Posted: Jan 16, 2020

UGPTI researchers have developed a system that allows railroad and roadway monitors to use vehicle-mounted sensors to continuously monitor networks for potential problems. A paper recently published in the journal Sensors describes statistical techniques that allow sensors to more precisely identify the location of those problem areas.

Raj Bridgelall, an assistant professor of transportation and logistics and a researcher with NDSU's Upper Great Plains Transportation Institute, wrote "Accuracy Enhancement of Anomaly Localization with Participatory Sensing Vehicles." Denver Tolliver, UGPTI director, was the co-author.

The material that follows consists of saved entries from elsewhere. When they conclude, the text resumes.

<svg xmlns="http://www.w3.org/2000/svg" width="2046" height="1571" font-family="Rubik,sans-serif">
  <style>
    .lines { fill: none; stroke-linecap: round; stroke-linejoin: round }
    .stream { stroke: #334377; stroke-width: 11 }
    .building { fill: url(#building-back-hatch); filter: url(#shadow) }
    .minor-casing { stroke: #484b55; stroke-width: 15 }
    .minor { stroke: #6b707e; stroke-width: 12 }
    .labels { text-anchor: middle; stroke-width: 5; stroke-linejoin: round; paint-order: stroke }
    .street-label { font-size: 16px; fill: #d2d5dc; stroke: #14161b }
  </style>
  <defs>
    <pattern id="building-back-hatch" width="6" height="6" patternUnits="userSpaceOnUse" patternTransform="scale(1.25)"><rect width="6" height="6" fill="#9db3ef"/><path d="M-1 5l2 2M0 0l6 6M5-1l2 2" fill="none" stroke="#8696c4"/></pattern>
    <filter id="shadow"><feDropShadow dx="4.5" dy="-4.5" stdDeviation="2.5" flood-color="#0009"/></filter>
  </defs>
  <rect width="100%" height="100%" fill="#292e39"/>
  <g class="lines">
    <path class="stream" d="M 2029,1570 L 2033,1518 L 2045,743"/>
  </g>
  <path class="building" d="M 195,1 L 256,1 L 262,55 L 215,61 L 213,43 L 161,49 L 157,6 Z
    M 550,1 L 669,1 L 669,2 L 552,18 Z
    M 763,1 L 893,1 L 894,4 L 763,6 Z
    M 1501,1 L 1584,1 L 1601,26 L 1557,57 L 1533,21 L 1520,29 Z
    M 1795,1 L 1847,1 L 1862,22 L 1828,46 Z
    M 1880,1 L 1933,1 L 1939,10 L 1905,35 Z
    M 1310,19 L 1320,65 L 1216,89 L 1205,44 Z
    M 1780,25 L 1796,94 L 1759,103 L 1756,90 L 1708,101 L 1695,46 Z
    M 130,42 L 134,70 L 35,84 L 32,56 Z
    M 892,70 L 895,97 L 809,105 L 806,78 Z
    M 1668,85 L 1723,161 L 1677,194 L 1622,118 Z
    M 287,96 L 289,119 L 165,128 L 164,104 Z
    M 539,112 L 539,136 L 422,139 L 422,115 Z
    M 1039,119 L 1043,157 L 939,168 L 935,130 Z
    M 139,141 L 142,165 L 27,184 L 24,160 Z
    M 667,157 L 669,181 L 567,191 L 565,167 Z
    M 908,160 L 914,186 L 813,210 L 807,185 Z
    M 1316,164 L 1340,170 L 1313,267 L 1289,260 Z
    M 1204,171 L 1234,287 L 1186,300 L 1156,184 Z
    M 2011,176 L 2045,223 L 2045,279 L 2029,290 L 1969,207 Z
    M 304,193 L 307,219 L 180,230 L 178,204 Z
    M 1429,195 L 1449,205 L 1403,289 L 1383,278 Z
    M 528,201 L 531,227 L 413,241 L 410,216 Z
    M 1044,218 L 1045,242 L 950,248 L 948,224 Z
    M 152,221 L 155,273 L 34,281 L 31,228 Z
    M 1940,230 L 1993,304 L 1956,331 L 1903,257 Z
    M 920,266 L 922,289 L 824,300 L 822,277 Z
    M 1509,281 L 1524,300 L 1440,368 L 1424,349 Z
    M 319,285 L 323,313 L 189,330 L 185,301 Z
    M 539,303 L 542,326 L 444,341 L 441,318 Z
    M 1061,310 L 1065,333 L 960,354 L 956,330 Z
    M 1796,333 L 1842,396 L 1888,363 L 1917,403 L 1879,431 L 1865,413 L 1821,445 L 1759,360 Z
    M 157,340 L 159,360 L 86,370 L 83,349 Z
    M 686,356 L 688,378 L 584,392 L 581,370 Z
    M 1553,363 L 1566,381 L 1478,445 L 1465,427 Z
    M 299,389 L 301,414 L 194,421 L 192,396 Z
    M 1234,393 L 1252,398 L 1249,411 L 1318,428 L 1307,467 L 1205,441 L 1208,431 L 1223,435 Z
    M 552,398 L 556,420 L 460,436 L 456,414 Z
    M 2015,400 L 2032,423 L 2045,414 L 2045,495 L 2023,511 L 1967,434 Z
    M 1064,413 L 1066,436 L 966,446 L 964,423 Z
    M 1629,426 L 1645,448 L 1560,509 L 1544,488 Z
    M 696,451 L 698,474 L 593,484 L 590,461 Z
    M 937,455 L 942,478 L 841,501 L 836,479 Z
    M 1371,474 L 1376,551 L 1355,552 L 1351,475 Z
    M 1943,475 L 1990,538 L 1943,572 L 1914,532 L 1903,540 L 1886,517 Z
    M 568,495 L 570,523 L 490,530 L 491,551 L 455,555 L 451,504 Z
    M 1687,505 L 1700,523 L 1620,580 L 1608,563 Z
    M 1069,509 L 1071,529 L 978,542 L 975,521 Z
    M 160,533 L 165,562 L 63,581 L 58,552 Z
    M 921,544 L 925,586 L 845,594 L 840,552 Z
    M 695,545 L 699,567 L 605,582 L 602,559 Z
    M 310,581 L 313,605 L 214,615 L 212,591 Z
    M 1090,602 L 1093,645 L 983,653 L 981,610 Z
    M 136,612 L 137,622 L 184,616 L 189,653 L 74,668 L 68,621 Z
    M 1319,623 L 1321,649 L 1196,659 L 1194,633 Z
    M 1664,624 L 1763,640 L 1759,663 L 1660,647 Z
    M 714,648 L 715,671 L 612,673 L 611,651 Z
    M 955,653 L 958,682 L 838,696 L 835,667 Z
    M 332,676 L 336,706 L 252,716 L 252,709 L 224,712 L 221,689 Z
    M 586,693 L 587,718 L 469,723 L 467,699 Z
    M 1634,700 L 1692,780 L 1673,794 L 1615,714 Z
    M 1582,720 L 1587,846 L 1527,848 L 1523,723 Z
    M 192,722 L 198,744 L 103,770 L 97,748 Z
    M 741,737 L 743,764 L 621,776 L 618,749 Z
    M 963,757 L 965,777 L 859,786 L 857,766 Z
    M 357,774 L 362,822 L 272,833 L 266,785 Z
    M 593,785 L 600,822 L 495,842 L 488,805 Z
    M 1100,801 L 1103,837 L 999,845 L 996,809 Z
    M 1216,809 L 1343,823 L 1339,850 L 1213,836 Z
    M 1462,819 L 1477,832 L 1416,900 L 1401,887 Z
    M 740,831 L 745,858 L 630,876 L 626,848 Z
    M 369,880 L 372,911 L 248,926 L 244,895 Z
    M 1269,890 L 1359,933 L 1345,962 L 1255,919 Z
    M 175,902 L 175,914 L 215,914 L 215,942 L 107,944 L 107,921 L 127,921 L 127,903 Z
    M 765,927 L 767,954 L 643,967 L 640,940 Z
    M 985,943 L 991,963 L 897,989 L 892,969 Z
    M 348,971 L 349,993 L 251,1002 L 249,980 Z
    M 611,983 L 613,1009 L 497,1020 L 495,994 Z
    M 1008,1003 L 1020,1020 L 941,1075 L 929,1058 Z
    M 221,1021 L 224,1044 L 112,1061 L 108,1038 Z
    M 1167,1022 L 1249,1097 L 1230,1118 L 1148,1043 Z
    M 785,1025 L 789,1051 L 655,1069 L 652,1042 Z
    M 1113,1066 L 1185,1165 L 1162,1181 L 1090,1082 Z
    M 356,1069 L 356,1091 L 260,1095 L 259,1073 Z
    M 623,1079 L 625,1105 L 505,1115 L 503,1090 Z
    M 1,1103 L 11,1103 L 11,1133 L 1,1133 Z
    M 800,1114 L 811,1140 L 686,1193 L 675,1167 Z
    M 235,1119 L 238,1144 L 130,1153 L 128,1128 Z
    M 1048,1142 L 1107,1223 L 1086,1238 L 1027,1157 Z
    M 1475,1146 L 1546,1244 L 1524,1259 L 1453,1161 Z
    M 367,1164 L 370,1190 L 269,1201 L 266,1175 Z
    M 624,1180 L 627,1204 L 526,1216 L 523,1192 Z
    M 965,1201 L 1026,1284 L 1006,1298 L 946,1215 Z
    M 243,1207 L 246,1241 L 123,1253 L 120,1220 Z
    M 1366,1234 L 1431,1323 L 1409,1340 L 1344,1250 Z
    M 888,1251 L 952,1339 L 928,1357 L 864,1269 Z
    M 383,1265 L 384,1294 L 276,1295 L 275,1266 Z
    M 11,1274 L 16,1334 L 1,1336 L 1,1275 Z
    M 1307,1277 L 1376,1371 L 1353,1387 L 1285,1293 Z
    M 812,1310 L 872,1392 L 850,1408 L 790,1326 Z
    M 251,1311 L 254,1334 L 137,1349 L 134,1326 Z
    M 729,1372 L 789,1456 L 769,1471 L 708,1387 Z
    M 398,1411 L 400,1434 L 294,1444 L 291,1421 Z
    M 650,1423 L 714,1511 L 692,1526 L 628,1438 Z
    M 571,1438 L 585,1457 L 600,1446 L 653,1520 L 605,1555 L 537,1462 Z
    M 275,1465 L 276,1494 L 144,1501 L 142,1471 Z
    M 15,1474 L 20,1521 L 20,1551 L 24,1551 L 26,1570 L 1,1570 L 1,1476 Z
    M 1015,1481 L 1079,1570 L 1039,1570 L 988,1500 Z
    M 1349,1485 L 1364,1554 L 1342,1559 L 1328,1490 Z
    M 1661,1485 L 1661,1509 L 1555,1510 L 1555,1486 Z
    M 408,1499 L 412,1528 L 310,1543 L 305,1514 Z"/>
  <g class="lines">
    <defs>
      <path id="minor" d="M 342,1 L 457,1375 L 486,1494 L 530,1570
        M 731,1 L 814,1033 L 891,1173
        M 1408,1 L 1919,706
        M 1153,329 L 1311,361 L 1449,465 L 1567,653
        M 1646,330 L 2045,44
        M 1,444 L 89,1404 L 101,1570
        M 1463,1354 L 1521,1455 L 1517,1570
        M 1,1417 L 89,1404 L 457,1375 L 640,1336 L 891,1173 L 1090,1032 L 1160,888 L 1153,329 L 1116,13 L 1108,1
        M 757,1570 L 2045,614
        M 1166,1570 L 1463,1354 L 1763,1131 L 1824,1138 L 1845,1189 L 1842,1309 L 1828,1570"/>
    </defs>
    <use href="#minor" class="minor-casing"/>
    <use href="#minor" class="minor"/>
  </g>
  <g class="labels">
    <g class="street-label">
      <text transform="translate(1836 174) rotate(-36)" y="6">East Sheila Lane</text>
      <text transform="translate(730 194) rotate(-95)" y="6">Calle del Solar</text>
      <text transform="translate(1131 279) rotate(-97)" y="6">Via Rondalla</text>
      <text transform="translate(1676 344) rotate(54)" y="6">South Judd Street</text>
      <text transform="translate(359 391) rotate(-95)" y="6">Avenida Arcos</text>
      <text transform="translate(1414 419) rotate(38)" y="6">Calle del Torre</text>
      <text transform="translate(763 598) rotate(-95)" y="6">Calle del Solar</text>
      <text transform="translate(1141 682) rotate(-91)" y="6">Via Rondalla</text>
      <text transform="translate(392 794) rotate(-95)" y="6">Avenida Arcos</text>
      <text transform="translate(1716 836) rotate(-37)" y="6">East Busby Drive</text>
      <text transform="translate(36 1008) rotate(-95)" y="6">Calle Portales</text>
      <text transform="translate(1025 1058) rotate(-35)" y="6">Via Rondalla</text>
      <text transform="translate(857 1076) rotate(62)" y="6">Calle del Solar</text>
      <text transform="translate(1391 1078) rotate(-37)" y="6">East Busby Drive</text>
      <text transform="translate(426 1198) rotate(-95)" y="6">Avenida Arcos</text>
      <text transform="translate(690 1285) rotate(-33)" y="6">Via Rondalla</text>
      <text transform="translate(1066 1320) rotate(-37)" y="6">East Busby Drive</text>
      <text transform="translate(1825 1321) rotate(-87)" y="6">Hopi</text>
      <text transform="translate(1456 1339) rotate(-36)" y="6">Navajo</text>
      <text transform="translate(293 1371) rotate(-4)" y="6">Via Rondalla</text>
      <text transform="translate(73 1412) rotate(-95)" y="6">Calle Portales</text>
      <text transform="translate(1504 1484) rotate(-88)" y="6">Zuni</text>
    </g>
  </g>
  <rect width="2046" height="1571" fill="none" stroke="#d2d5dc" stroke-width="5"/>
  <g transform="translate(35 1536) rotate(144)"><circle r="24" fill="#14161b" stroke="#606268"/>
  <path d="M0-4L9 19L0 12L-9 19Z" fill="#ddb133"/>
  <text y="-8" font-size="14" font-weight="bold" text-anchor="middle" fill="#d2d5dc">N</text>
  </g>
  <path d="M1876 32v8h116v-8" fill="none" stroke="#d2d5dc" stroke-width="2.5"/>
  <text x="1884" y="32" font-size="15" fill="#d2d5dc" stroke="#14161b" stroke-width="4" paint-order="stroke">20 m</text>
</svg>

Most cell phones have accelerometers, speed sensors, geospatial positioning systems (GPS), and other instrumentation necessary for the monitoring system, along with the ability to wirelessly transmit collected data. Because most vehicles are not yet equipped with similar instrumentation, cell phones were used as a stand-in for low-cost onboard sensors. However, the poor accuracy of positioning services associated with low-cost GPS hindered the ability of cell phones and sensors to replace the expensive specially equipped profiler vehicles currently used to monitor railways and roads. The statistical method developed for processing the data reduced localization error from more than 100 feet to less than 3 feet.

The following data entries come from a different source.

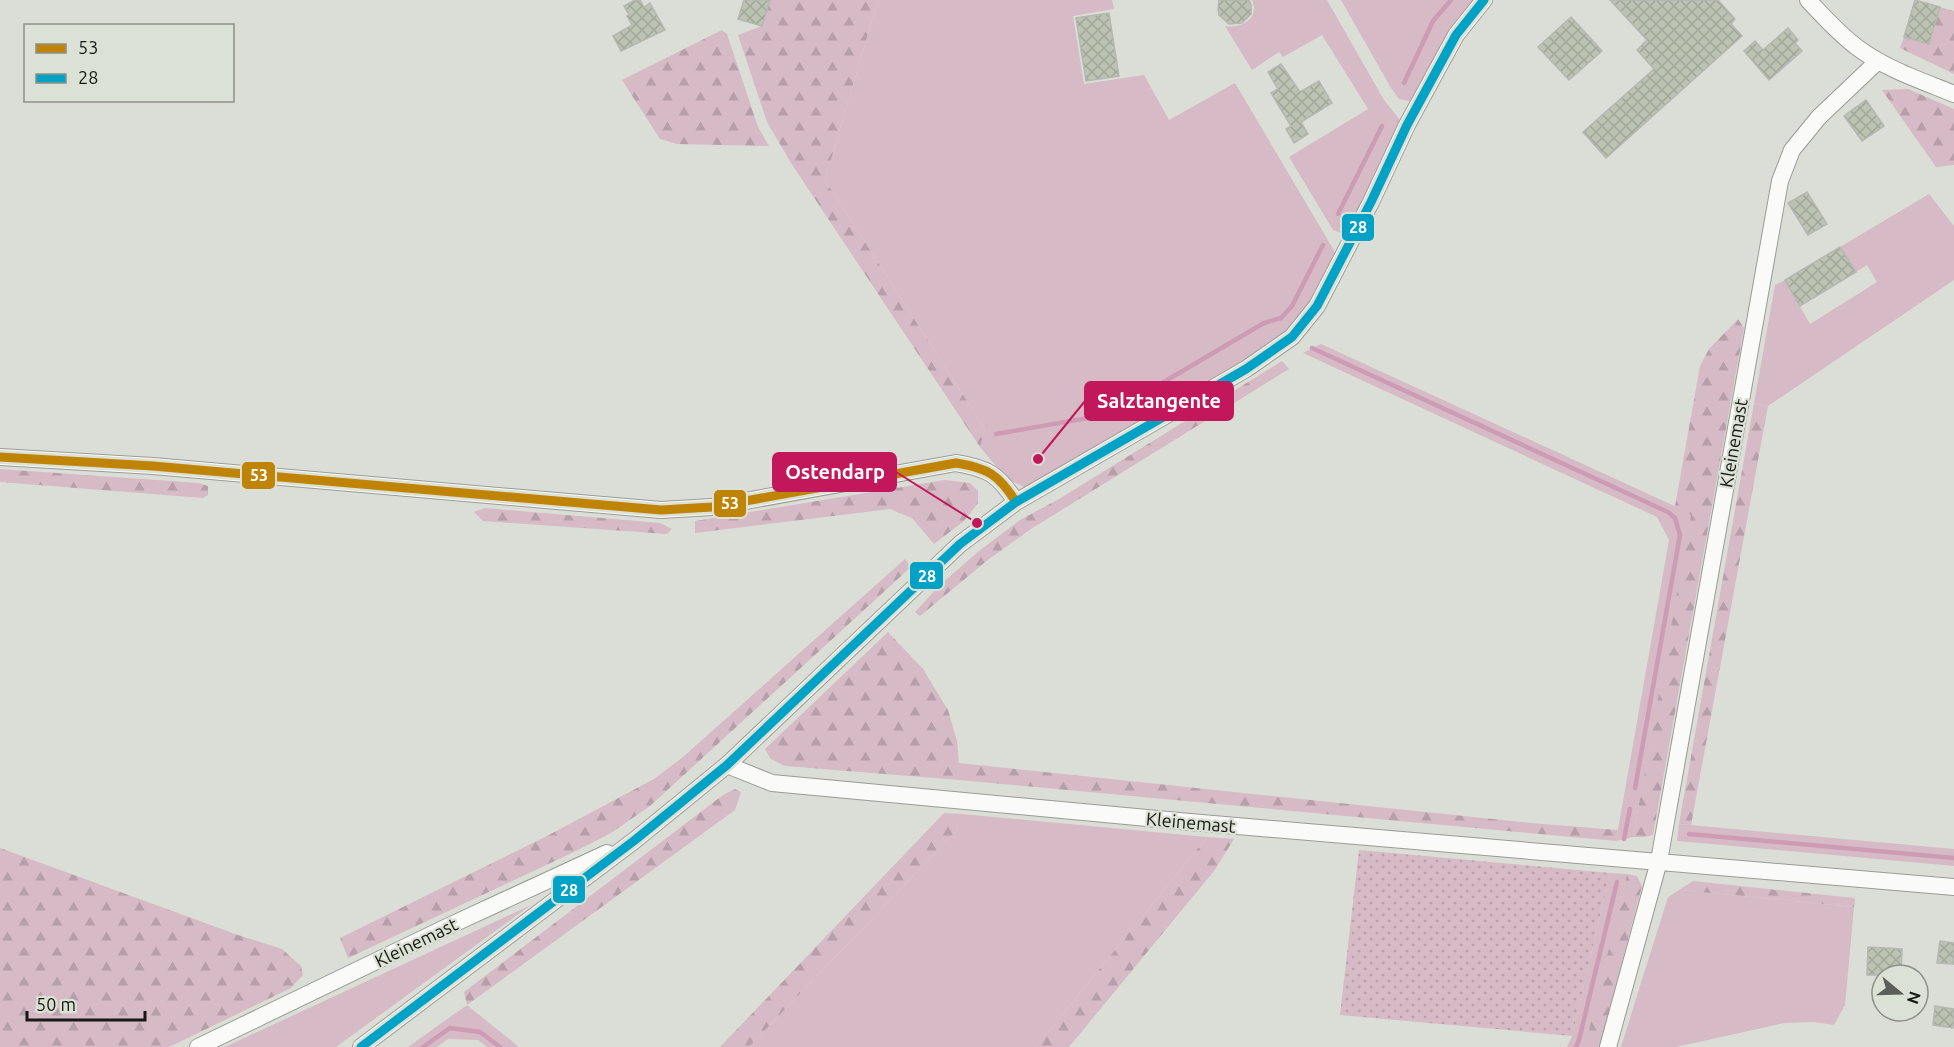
<svg xmlns="http://www.w3.org/2000/svg" width="1954" height="1047" font-family="Ubuntu,sans-serif">
  <style>
    .green { fill: #d6bac6 }
    .forest { fill: url(#forest-firs) }
    .garden { fill: url(#garden-dots) }
    .lines { fill: none; stroke-linecap: round; stroke-linejoin: round }
    .stream { stroke: #cd9cb4; stroke-width: 4.5 }
    .building { fill: url(#building-cross-hatch); stroke: #b5b8b2; stroke-width: 1.5 }
    .minor-casing { stroke: #999b96; stroke-width: 18 }
    .minor { stroke: #fafaf9; stroke-width: 16 }
    .bus-1-casing { stroke: #dbe1d4; stroke-width: 14 }
    .bus-2-casing { stroke: #dbe1d4; stroke-width: 14 }
    .bus-1 { stroke: #bf8305; stroke-width: 9 }
    .bus-2 { stroke: #01a2c5; stroke-width: 9 }
    .labels { text-anchor: middle; dominant-baseline: central; stroke-width: 4.5; stroke-linejoin: round; paint-order: stroke }
    .street-label { font-size: 18px; fill: #171915; stroke: #dbe1d4 }
    .leader { fill: none; stroke: #c2185b; stroke-width: 2 }
    .callout-dot { fill: #c2185b; stroke: #dbe1d4; stroke-width: 2 }
    .callout { fill: #c2185b; stroke: #c2185b; stroke-width: 2 }
    .callout-label { font-size: 20px; text-anchor: middle; font-weight: bold; fill: #fff }
    .line-badge { stroke: #dbe1d4; stroke-width: 2 }
    .badge-label { font-size: 16px; text-anchor: middle; font-weight: bold; fill: #fff }
  </style>
  <defs>
    <pattern id="forest-firs" width="22" height="20" patternUnits="userSpaceOnUse" patternTransform="scale(1.5)"><rect width="22" height="20" fill="#d6bac6"/><path d="M5 1l3.5 6h-7zM16 11l3.5 6h-7z" fill="#b79fa9"/></pattern>
    <pattern id="garden-dots" width="8" height="8" patternUnits="userSpaceOnUse" patternTransform="scale(1.5)"><rect width="8" height="8" fill="#d6bac6"/><path d="M2 2h.1M6 6h.1" fill="none" stroke="#b79fa9" stroke-width="1.8" stroke-linecap="round"/></pattern>
    <pattern id="building-cross-hatch" width="8" height="8" patternUnits="userSpaceOnUse" patternTransform="scale(1.5)"><rect width="8" height="8" fill="#bcc3b3"/><path d="M0 0l8 8M0 8l8-8" fill="none" stroke="#a1a799"/></pattern>
  </defs>
  <rect width="100%" height="100%" fill="#dbded7"/>
  <path class="green" d="M878,0h234l2,9 -41,7 11,68 60,-9 25,45 66,-37 100,169v9l-20,39 -38,42 -245,145h-8l-18,-9 -26,-31 5,-18 -160,-249z
    M1252,0h75l57,100 16,20v7l-53,105 -5,1 -9,-3 -44,-73 79,-48 -46,-74 -39,22 -4,-5 -27,18 -27,-44c16,3 35,-7 27,-26z
    M1341,0h136l-61,99 -7,2 -10,-2 -8,-11z
    M1929,194l25,32v54l-186,126 -14,-3 21,-118 10,-5 25,44 67,-42 -10,-17 -11,7 -16,-25z
    M1321,344l371,170 -59,323 -17,4 53,-301 -12,-23 -354,-164z
    M962,814l245,23 -171,210h-287l207,-216z
    M1679,824l275,25v17l-277,-25z
    M1610,873l17,1 -39,168 -3,5h-18l5,-11z
    M1679,890l175,17 -9,98 -11,20 -20,-3 -30,1 -108,24h-55l47,-150z
    M531,905l-195,142h-111z
    M467,1005l52,42h-32l-9,-7 -30,-1 -11,8h-29z"/>
  <path class="forest" d="M770,0h108l-53,180 160,249 -5,18 -189,-284 -24,-41 -29,-87 24,-9z
    M1940,7l14,4v63l-54,-26 4,-11 25,7z
    M722,30l5,4 31,93 11,19 -92,-2 -17,-5 -38,-59z
    M1908,89l46,20v56l-18,2 -54,-77z
    M1738,319l6,9 -91,507 -9,2h-11l58,-322 -16,-9 25,-140 9,-17z
    M1282,361l7,8 -258,160 -42,30 -69,57 -5,-4 25,-27 39,-34 41,-31 39,-21z
    M1754,403l14,3 -77,419 -12,-1z
    M0,469l199,14 9,3v9l-5,3 -203,-16z
    M945,480l25,3 8,8v12l-14,18 -30,23 -22,-26 -22,-9 -195,24v-12z
    M485,508l175,15 12,6 -5,5 -184,-13 -9,-9z
    M905,559l6,8 -261,239 -39,27 -35,18 -228,107 -8,-20 205,-101 109,-58 29,-22z
    M888,632l35,37 25,41 9,31 2,22 571,60 88,7 -2,11 -657,-61 -174,-14 -14,-7 -6,-10z
    M735,789l6,3 -6,18 -268,195 -3,-13 259,-197z
    M944,813l18,1 -6,17 -207,216h-29z
    M1207,837l27,2 -20,32 -145,176h-33z
    M0,848l238,87 44,14 19,17 2,9 -12,13 -122,59h-169z
    M1627,874l10,2 5,10 -42,159 -1,2h-14z
    M1693,881l162,17 -1,9 -175,-17z"/>
  <path class="garden" d="M1359,850l251,23 -38,163 -232,-21z"/>
  <g class="lines">
    <path class="stream" d="M1404,83l29,-62 18,-21
      M1338,214l44,-88
      M1312,348l356,164 7,6 5,17 -45,253
      M996,434l92,-16 40,-15 136,-80 17,-5 11,-12 31,-61
      M1689,834l265,24
      M1624,839l6,-30
      M423,1047l27,-19 30,4 20,15
      M1576,1047l3,-7 38,-158"/>
  </g>
  <path class="building" d="M635,0h5l4,7 6,-4 15,27 -44,21 -8,-15 19,-11 -5,-9 2,-1 -5,-9z
    M744,0h26l-8,26 -24,-7z
    M1219,0h30l2,5v9l-9,9 -13,1 -10,-9 -1,-6z
    M1610,0h108l17,19 -4,5 11,12 -136,122 -23,-26 71,-63 -17,-19 10,-10z
    M1915,0l25,7 -11,37 -25,-7z
    M1109,13l10,63 -33,5 -10,-63z
    M1571,17l31,34 -33,29 -31,-33z
    M1788,28l10,12 -3,3 7,8 -33,29 -25,-29 11,-10 8,9z
    M1281,64l19,28 19,-11 13,22 -31,19 7,12 -14,9 -8,-14 5,-3 -20,-33 7,-4 -10,-17z
    M1866,100l18,26 -22,15 -18,-25z
    M1807,192l20,32 -19,11 -20,-32z
    M1840,247l16,25 -56,34 -15,-26z
    M1940,941l14,2v21l-17,-1z
    M1868,947l34,2 -1,26h-34z
    M1935,1006l19,3 -1,19 -20,-3z"/>
  <g class="lines">
    <defs>
      <path id="minor" d="M1808,0c16,17 31,34 50,48 28,21 64,33 96,46
        M0,457l153,9 508,44 51,-3 244,-44c32,5 43,12 60,39
        M727,765l45,18 418,39 764,65
        M198,1047l253,-122 156,-72
        M361,1047l274,-207 92,-75 233,-221 56,-42 230,-133 46,-32 25,-31 54,-104 36,-77 49,-90 28,-35
        M1608,1047l51,-186 121,-680 12,-31 27,-33 59,-56"/>
    </defs>
    <use href="#minor" class="minor-casing"/>
    <use href="#minor" class="minor"/>
    <defs>
      <path id="bus-1" d="M0,457l153,9 508,44 51,-3 244,-44c32,5 43,12 60,39"/>
      <path id="bus-2" d="M361,1047l274,-207 92,-75 233,-221 56,-42 230,-133 46,-32 25,-31 54,-104 36,-77 49,-90 28,-35"/>
    </defs>
    <use href="#bus-1" class="bus-1-casing"/>
    <use href="#bus-2" class="bus-2-casing"/>
    <use href="#bus-1" class="bus-1"/>
    <use href="#bus-2" class="bus-2"/>
  </g>
  <g class="labels">
    <g class="street-label">
      <text transform="translate(1733 443) rotate(-80)">Kleinemast</text>
      <text transform="translate(1191 822) rotate(5)">Kleinemast</text>
      <text transform="translate(416 942) rotate(-26)">Kleinemast</text>
    </g>
  </g>
  <path class="leader" d="M1038 459L1085 401M977 523L896 472"/>
  <g class="callout-dot">
    <circle cx="1038" cy="459" r="6"/>
    <circle cx="977" cy="523" r="6"/>
  </g>
  <g class="callout">
    <rect x="1085" y="382" width="148" height="38" rx="6"/>
    <rect x="773" y="453" width="123" height="38" rx="6"/>
  </g>
  <g class="callout-label">
    <text x="1159" y="408">Salztangente</text>
    <text x="835" y="479">Ostendarp</text>
  </g>
  <g class="line-badge">
    <rect x="1341" y="213" width="34" height="29" rx="6" fill="#01a2c5"/>
    <rect x="241" y="461" width="35" height="29" rx="6" fill="#bf8305"/>
    <rect x="713" y="489" width="34" height="29" rx="6" fill="#bf8305"/>
    <rect x="909" y="561" width="35" height="29" rx="6" fill="#01a2c5"/>
    <rect x="552" y="875" width="34" height="29" rx="6" fill="#01a2c5"/>
  </g>
  <g class="badge-label">
    <text x="1358" y="233">28</text>
    <text x="259" y="481">53</text>
    <text x="730" y="509">53</text>
    <text x="927" y="582">28</text>
    <text x="569" y="896">28</text>
  </g>
  <rect x="24" y="24" width="210" height="78" fill="#dbe1d4" stroke="#8d9188" stroke-width="1.5"/>
  <rect x="36" y="44" width="30" height="9" fill="#bf8305" stroke="#8d9188" stroke-width="1.5"/>
  <text x="78" y="54" font-size="18" fill="#171915">53</text>
  <rect x="36" y="74" width="30" height="9" fill="#01a2c5" stroke="#8d9188" stroke-width="1.5"/>
  <text x="78" y="84" font-size="18" fill="#171915">28</text>
  <g transform="translate(1900 993) rotate(109)"><circle r="28" fill="#dbe1d4" stroke="#8d9188" stroke-width="1.5"/>
  <path d="M0-4.5L10 22L0 15L-10 22Z" fill="#5c5e59"/>
  <text y="-9" font-size="16" font-weight="bold" text-anchor="middle" fill="#171915">N</text>
  </g>
  <path d="M27 1011v9h118v-9" fill="none" stroke="#171915" stroke-width="3"/>
  <text x="36" y="1011" font-size="18" fill="#171915" stroke="#dbe1d4" stroke-width="4.5" paint-order="stroke">50 m</text>
</svg>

"The goal of our research and development of the system is to help railroad and roadway managers enhance the efficiency and effectiveness of visual inspections by identifying and prioritizing possible problem areas for inspector scrutiny, based on the magnitude of inertial events logged during normal vehicle operations," Bridgelall said. "More accurately identifying the location of problem areas will help road inspectors and managers focus their efforts."